With no line omitted, restate the records below exactly as they appear.
*** Opening of DATA SHOWN ***
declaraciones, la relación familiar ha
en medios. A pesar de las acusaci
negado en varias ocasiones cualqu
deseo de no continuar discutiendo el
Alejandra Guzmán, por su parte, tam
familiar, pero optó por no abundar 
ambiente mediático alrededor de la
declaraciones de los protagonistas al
*** Close of DATA SHOWN ***
RESPONSE AREA
declaraciones, la relación familiar ha
en medios. A pesar de las acusaci
negado en varias ocasiones cualqu
deseo de no continuar discutiendo el
Alejandra Guzmán, por su parte, tam
familiar, pero optó por no abundar 
ambiente mediático alrededor de la
declaraciones de los protagonistas al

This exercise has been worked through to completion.